What you return should be every line below, word for word, and none of the images.

### Items listed in a dataset
━━━━━━━━

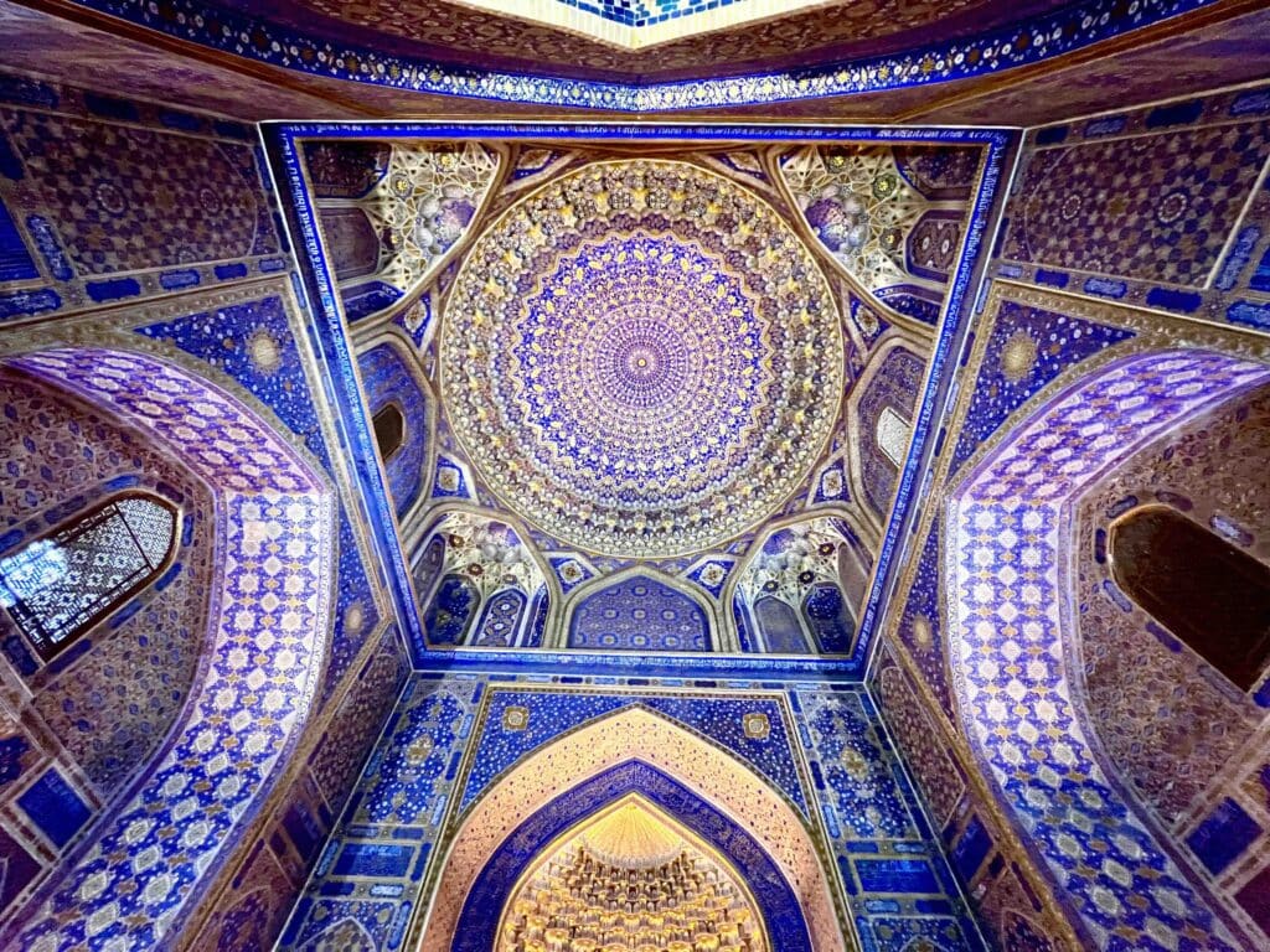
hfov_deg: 106.2
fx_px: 477
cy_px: 476
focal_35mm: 13
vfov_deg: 89.9
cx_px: 635
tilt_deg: +61.8
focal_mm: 1.57
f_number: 1.8
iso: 640
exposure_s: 1/50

━━━━━━━━

### Result
hfov_deg: 106.2
fx_px: 477
cy_px: 476
focal_35mm: 13
vfov_deg: 89.9
cx_px: 635
tilt_deg: +61.8
focal_mm: 1.57
f_number: 1.8
iso: 640
exposure_s: 1/50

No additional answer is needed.